Extracted page text data.
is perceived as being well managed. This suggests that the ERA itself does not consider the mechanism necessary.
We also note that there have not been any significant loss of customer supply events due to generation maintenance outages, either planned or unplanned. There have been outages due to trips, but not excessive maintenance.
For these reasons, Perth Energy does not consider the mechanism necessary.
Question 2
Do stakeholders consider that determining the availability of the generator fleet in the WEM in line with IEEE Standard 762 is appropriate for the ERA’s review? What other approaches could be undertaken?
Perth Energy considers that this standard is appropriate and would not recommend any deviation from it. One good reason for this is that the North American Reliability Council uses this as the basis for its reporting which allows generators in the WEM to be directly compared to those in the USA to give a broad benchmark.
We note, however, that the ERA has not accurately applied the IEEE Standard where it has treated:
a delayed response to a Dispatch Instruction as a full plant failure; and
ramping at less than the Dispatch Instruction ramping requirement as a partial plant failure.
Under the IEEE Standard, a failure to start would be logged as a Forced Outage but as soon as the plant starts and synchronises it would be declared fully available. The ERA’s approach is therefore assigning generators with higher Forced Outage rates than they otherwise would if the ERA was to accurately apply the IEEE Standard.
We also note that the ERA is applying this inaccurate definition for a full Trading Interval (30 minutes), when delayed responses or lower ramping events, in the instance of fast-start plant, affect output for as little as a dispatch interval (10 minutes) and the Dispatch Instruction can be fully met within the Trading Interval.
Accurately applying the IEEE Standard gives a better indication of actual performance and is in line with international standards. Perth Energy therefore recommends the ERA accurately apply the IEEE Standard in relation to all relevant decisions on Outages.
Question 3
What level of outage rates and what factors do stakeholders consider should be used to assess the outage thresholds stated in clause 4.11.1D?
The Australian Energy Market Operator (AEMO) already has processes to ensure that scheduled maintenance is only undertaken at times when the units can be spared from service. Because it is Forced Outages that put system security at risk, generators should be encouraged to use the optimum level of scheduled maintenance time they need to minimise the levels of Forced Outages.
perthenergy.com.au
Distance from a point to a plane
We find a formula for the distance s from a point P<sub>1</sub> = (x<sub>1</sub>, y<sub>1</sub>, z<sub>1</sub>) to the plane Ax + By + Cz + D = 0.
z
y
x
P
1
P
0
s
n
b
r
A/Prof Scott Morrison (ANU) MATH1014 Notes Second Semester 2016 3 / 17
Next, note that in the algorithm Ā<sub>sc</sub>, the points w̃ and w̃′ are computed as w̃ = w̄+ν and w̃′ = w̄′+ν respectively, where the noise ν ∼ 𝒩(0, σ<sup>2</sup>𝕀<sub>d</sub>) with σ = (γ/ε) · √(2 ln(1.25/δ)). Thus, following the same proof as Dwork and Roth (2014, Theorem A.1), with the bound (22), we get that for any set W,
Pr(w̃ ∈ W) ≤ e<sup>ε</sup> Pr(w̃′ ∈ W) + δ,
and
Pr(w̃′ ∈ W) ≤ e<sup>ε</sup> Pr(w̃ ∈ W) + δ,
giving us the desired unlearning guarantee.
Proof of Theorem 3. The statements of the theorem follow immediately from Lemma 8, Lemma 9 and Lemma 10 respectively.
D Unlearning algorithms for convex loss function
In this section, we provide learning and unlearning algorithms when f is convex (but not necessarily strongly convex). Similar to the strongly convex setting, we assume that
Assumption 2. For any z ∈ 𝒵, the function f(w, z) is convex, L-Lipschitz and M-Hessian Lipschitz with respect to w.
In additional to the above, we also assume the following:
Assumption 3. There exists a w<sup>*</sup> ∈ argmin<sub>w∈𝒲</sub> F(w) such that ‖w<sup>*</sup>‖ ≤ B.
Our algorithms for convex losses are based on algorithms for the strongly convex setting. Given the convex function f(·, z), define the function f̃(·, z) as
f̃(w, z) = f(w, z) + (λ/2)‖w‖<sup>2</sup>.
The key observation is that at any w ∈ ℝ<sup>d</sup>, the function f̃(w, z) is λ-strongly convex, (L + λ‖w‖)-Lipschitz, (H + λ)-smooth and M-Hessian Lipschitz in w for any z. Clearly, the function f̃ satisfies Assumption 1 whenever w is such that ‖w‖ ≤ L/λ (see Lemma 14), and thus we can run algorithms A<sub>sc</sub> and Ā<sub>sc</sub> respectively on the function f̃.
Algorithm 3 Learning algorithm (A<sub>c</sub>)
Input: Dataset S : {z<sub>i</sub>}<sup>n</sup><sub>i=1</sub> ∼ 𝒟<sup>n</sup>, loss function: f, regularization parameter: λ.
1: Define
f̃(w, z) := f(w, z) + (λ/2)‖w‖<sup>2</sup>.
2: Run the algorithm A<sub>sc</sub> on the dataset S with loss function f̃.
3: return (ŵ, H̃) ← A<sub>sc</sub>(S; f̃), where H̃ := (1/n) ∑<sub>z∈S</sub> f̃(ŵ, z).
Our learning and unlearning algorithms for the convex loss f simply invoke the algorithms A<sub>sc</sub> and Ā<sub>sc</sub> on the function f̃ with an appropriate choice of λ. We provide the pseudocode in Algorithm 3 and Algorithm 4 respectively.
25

What to do.
Transcribe every entry exactly as it reads.

Response.
is perceived as being well managed. This suggests that the ERA itself does not consider the mechanism necessary.
We also note that there have not been any significant loss of customer supply events due to generation maintenance outages, either planned or unplanned. There have been outages due to trips, but not excessive maintenance.
For these reasons, Perth Energy does not consider the mechanism necessary.
Question 2
Do stakeholders consider that determining the availability of the generator fleet in the WEM in line with IEEE Standard 762 is appropriate for the ERA’s review? What other approaches could be undertaken?
Perth Energy considers that this standard is appropriate and would not recommend any deviation from it. One good reason for this is that the North American Reliability Council uses this as the basis for its reporting which allows generators in the WEM to be directly compared to those in the USA to give a broad benchmark.
We note, however, that the ERA has not accurately applied the IEEE Standard where it has treated:
a delayed response to a Dispatch Instruction as a full plant failure; and
ramping at less than the Dispatch Instruction ramping requirement as a partial plant failure.
Under the IEEE Standard, a failure to start would be logged as a Forced Outage but as soon as the plant starts and synchronises it would be declared fully available. The ERA’s approach is therefore assigning generators with higher Forced Outage rates than they otherwise would if the ERA was to accurately apply the IEEE Standard.
We also note that the ERA is applying this inaccurate definition for a full Trading Interval (30 minutes), when delayed responses or lower ramping events, in the instance of fast-start plant, affect output for as little as a dispatch interval (10 minutes) and the Dispatch Instruction can be fully met within the Trading Interval.
Accurately applying the IEEE Standard gives a better indication of actual performance and is in line with international standards. Perth Energy therefore recommends the ERA accurately apply the IEEE Standard in relation to all relevant decisions on Outages.
Question 3
What level of outage rates and what factors do stakeholders consider should be used to assess the outage thresholds stated in clause 4.11.1D?
The Australian Energy Market Operator (AEMO) already has processes to ensure that scheduled maintenance is only undertaken at times when the units can be spared from service. Because it is Forced Outages that put system security at risk, generators should be encouraged to use the optimum level of scheduled maintenance time they need to minimise the levels of Forced Outages.
perthenergy.com.au
Distance from a point to a plane
We find a formula for the distance s from a point P<sub>1</sub> = (x<sub>1</sub>, y<sub>1</sub>, z<sub>1</sub>) to the plane Ax + By + Cz + D = 0.
z
y
x
P
1
P
0
s
n
b
r
A/Prof Scott Morrison (ANU) MATH1014 Notes Second Semester 2016 3 / 17
Next, note that in the algorithm Ā<sub>sc</sub>, the points w̃ and w̃′ are computed as w̃ = w̄+ν and w̃′ = w̄′+ν respectively, where the noise ν ∼ 𝒩(0, σ<sup>2</sup>𝕀<sub>d</sub>) with σ = (γ/ε) · √(2 ln(1.25/δ)). Thus, following the same proof as Dwork and Roth (2014, Theorem A.1), with the bound (22), we get that for any set W,
Pr(w̃ ∈ W) ≤ e<sup>ε</sup> Pr(w̃′ ∈ W) + δ,
and
Pr(w̃′ ∈ W) ≤ e<sup>ε</sup> Pr(w̃ ∈ W) + δ,
giving us the desired unlearning guarantee.
Proof of Theorem 3. The statements of the theorem follow immediately from Lemma 8, Lemma 9 and Lemma 10 respectively.
D Unlearning algorithms for convex loss function
In this section, we provide learning and unlearning algorithms when f is convex (but not necessarily strongly convex). Similar to the strongly convex setting, we assume that
Assumption 2. For any z ∈ 𝒵, the function f(w, z) is convex, L-Lipschitz and M-Hessian Lipschitz with respect to w.
In additional to the above, we also assume the following:
Assumption 3. There exists a w<sup>*</sup> ∈ argmin<sub>w∈𝒲</sub> F(w) such that ‖w<sup>*</sup>‖ ≤ B.
Our algorithms for convex losses are based on algorithms for the strongly convex setting. Given the convex function f(·, z), define the function f̃(·, z) as
f̃(w, z) = f(w, z) + (λ/2)‖w‖<sup>2</sup>.
The key observation is that at any w ∈ ℝ<sup>d</sup>, the function f̃(w, z) is λ-strongly convex, (L + λ‖w‖)-Lipschitz, (H + λ)-smooth and M-Hessian Lipschitz in w for any z. Clearly, the function f̃ satisfies Assumption 1 whenever w is such that ‖w‖ ≤ L/λ (see Lemma 14), and thus we can run algorithms A<sub>sc</sub> and Ā<sub>sc</sub> respectively on the function f̃.
Algorithm 3 Learning algorithm (A<sub>c</sub>)
Input: Dataset S : {z<sub>i</sub>}<sup>n</sup><sub>i=1</sub> ∼ 𝒟<sup>n</sup>, loss function: f, regularization parameter: λ.
1: Define
f̃(w, z) := f(w, z) + (λ/2)‖w‖<sup>2</sup>.
2: Run the algorithm A<sub>sc</sub> on the dataset S with loss function f̃.
3: return (ŵ, H̃) ← A<sub>sc</sub>(S; f̃), where H̃ := (1/n) ∑<sub>z∈S</sub> f̃(ŵ, z).
Our learning and unlearning algorithms for the convex loss f simply invoke the algorithms A<sub>sc</sub> and Ā<sub>sc</sub> on the function f̃ with an appropriate choice of λ. We provide the pseudocode in Algorithm 3 and Algorithm 4 respectively.
25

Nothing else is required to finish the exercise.